Re:It's a good thing, then... (Score:4, Informative)
Really? You have evidence of any major news outlet going to court and admitting they intentionally lied to viewers and that it was legal for them to do so? I'd like to see some citation of that.
Googling for that story I find:
CBS did not defend their right to lie in court and neither did Dan Rather. They claimed that as soon as they found reliable evidence that the documents were faked they admitted to that and they claim that if they knew they were fake they would not have published the story. They did not say they knew they were fake but that it was okay for them to publish them anyway because they have no legal responsibility to not tell lies.

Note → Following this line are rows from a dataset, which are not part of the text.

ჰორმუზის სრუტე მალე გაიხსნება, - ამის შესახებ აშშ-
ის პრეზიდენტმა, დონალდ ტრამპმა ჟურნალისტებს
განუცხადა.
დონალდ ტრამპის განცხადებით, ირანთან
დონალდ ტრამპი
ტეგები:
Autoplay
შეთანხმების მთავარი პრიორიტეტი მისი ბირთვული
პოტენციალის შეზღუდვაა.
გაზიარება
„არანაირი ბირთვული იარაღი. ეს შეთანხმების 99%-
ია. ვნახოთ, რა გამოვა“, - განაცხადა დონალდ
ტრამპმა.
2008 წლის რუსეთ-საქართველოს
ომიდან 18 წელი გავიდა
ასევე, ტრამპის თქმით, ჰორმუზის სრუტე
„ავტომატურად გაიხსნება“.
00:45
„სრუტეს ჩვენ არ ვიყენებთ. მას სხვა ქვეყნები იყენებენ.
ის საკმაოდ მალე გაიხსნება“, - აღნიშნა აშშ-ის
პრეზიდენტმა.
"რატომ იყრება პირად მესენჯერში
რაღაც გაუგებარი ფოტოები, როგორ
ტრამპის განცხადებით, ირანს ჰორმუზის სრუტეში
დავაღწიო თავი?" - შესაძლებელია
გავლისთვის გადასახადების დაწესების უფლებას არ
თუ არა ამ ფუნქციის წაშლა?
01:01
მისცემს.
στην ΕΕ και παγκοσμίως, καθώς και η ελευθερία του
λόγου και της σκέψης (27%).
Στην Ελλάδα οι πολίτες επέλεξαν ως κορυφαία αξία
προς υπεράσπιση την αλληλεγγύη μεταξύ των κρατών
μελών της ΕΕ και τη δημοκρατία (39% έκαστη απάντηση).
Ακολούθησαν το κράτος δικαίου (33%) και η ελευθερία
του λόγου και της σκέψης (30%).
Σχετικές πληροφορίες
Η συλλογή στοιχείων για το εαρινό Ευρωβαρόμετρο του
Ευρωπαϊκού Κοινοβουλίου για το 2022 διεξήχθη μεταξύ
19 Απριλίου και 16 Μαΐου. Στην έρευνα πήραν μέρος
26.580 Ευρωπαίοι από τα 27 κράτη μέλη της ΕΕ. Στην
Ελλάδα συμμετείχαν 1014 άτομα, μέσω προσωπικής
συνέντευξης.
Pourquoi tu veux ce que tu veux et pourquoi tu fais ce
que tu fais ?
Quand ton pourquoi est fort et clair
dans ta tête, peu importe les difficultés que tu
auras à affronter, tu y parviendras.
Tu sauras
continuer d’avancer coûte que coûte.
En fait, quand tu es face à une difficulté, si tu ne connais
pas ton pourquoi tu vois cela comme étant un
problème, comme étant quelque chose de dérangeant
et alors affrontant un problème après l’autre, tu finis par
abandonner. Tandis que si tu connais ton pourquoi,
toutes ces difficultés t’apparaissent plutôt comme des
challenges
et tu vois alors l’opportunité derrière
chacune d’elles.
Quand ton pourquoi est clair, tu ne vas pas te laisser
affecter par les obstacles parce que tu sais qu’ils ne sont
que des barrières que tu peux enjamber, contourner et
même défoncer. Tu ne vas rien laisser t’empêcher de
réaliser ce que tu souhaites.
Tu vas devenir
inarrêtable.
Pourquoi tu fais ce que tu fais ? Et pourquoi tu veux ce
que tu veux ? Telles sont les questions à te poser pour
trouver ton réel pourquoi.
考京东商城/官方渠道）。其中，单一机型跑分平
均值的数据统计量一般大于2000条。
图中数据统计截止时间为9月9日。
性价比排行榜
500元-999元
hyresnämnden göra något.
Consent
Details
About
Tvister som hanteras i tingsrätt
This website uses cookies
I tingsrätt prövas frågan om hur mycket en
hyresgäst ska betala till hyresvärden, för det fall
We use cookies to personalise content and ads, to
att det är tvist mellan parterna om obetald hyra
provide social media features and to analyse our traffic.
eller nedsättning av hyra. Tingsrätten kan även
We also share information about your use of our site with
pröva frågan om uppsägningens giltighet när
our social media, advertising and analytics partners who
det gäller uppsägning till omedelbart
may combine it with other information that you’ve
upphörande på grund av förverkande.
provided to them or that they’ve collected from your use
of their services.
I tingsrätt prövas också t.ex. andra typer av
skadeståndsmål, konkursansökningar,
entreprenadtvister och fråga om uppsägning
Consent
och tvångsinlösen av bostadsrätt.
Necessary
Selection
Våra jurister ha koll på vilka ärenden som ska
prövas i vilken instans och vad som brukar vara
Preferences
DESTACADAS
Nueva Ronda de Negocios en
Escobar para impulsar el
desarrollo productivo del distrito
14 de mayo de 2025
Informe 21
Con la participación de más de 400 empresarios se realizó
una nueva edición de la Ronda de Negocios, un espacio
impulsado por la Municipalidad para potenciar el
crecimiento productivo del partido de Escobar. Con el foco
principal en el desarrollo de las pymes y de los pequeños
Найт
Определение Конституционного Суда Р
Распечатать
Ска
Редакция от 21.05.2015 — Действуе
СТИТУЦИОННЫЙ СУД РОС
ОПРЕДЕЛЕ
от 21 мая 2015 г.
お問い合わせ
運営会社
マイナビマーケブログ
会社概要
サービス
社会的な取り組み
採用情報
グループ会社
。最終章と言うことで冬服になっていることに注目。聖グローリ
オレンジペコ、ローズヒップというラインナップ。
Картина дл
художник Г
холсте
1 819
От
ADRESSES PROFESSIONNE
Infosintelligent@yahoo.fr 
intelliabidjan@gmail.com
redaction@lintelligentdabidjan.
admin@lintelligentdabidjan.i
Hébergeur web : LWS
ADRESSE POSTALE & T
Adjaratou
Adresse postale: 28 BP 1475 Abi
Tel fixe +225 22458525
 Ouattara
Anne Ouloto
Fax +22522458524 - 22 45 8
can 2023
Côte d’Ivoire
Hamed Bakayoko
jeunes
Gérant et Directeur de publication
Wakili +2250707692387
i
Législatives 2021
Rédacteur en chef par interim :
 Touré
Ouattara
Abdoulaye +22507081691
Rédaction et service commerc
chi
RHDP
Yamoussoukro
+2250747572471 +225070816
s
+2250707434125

Sorry, your comparison is way off. That is not the same issue at all. CBS at least publicly claims they will always print what they think is the truth. They have never openly defended intentionally lying to the audience.
Re:recidivism. (Score:4, Informative)
I frequently see this claim as a justification for demonizing sex offenders, but I've never seen any hard data to back it up. And the U.S. Department of Justice seems to disagree [usdoj.gov].